All of this adds up to an extraordinary threat to financial stability. Banks and other financial firms inevitably will find themselves right at the edge of the water if or when a tsunami of energy-price bankruptcies washes ashore. Meanwhile, they’ll be called on to mediate extraordinary levels of new government borrowing—on top of the additional borrowing governments normally do during recessions to finance social-welfare assistance. All of this while interest rates start rising after resting for more than a decade on (or below) the floor.
Does anyone know what exactly any of this will mean for the financial system? Of course not. No one has seriously bothered to “stress test” catastrophic increases in energy prices, even though the Bank of England claims to have modeled the economic impact of allowing global temperatures to rise by 3.3 degrees Celsius over the next few decades. By the way, the BOE also predicted the economic impact of the transition to a net-zero-CO2-emissions future would be modest.
Politicians are happy to blame Vladimir Putin and his Ukraine invasion for the current energy disaster. But what transformed that one-off shift in the relative price for energy into a global disaster was two decades of green-energy policy beforehand.
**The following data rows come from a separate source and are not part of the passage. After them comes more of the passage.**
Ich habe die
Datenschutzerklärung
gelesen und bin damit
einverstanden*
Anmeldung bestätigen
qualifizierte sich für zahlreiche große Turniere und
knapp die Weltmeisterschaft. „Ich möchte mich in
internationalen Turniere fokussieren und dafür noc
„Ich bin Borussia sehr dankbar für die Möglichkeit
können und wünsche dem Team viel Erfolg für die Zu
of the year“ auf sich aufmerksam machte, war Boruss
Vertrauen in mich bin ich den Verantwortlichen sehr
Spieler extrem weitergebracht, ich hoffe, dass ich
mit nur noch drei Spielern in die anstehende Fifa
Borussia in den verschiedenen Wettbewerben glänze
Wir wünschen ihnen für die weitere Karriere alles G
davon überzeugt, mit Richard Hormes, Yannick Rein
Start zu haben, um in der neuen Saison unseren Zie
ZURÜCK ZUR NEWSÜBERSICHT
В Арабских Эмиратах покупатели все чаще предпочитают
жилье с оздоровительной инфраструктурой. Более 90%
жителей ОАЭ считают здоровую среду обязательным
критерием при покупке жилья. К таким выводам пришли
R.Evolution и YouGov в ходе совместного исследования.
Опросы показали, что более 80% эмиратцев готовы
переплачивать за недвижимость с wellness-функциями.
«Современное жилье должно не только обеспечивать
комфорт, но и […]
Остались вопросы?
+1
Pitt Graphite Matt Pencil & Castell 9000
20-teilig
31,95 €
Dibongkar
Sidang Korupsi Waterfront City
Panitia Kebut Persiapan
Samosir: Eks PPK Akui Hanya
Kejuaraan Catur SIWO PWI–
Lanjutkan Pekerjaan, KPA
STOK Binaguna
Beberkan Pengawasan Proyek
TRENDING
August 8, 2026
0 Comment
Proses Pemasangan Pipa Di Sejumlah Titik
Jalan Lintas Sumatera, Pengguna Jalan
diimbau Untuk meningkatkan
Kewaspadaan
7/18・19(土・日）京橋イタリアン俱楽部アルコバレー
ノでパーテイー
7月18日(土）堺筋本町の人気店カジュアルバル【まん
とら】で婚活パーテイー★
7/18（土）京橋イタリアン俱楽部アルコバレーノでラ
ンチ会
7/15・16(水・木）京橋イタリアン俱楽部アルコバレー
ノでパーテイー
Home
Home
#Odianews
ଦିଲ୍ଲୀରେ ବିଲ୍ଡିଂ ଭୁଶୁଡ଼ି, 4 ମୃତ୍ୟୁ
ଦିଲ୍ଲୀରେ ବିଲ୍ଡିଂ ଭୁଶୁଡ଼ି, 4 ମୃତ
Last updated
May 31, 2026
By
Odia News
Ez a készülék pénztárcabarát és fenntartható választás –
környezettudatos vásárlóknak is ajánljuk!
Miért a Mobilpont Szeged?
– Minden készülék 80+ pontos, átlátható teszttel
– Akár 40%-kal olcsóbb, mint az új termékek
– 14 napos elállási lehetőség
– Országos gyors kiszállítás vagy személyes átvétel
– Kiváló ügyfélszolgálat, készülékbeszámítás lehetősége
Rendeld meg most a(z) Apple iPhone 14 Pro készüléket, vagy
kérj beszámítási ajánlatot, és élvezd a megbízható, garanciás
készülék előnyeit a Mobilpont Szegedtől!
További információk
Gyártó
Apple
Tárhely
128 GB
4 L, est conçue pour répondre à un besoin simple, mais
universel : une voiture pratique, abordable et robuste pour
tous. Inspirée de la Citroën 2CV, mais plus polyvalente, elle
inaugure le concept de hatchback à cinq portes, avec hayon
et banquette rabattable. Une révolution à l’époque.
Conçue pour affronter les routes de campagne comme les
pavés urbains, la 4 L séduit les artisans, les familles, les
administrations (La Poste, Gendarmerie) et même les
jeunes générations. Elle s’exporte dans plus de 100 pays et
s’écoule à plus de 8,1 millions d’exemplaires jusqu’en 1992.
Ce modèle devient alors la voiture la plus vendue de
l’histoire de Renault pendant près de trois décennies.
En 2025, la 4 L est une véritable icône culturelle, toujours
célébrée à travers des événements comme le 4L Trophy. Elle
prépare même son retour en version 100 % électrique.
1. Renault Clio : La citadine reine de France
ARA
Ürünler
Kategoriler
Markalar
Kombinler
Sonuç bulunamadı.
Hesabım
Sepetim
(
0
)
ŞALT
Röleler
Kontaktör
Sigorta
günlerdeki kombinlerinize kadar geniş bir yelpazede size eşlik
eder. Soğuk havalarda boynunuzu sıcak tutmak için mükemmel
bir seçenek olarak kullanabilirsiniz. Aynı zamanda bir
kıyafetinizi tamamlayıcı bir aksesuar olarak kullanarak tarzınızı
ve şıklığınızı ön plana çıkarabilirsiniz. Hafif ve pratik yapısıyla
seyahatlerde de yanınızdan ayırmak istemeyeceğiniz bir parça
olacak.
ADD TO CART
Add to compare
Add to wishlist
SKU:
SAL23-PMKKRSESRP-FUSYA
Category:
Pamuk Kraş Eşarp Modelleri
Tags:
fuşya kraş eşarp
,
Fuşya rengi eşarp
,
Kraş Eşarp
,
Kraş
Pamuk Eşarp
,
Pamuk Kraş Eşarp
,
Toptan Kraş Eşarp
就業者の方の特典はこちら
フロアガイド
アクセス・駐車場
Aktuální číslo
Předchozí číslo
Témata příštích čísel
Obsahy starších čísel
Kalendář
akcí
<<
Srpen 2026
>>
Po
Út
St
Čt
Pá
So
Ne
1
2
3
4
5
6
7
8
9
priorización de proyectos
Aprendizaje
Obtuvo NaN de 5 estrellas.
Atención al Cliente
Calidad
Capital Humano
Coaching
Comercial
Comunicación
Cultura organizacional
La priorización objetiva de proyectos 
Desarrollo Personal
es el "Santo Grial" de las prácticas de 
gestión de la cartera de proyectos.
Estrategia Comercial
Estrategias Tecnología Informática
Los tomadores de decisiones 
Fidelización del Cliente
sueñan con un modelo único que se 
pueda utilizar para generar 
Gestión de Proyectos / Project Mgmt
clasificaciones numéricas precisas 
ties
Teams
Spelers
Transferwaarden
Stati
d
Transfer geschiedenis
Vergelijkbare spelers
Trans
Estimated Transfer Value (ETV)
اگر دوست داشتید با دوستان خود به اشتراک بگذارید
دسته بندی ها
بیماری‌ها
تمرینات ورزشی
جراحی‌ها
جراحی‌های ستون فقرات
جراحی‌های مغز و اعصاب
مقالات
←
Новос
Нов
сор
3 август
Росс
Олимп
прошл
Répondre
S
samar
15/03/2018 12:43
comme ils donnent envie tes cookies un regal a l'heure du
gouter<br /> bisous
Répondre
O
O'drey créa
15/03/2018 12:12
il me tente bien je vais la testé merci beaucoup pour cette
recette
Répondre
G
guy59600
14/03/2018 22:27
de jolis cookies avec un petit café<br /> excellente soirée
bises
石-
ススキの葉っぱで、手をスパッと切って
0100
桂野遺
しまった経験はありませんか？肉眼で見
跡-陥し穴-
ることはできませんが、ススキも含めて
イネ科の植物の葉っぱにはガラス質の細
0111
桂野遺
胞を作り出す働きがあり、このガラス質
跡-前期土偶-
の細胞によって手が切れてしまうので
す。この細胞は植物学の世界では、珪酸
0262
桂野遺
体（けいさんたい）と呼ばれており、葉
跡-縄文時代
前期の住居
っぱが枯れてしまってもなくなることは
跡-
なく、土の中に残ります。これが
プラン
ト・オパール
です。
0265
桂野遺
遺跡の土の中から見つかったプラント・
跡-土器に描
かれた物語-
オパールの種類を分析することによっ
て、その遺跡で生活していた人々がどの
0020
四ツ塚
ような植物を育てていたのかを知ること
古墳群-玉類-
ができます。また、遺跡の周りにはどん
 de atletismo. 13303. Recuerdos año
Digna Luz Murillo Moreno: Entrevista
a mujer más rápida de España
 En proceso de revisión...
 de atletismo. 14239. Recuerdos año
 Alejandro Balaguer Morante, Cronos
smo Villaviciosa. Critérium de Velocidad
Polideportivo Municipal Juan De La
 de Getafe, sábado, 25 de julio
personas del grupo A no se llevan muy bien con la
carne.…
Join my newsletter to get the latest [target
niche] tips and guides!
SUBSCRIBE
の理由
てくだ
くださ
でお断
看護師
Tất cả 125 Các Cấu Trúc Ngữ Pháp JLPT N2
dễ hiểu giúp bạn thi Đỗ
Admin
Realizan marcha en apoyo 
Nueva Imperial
In Europe, that includes a fixation on renewables incapable of powering industrial economies absent battery technologies that don’t exist, a refusal to tap domestic fossil-fuel reserves such as shale gas, and a deep and irrational hostility to nuclear power in many parts of the Continent.
This has created an energy system of dangerous rigidity and inefficiency incapable of adapting to a blow such as Russia’s partial exit from the European gas market. It’s almost inevitable that the imminent result will be a recession in Europe. We can only hope that it won’t also trigger a global financial crisis.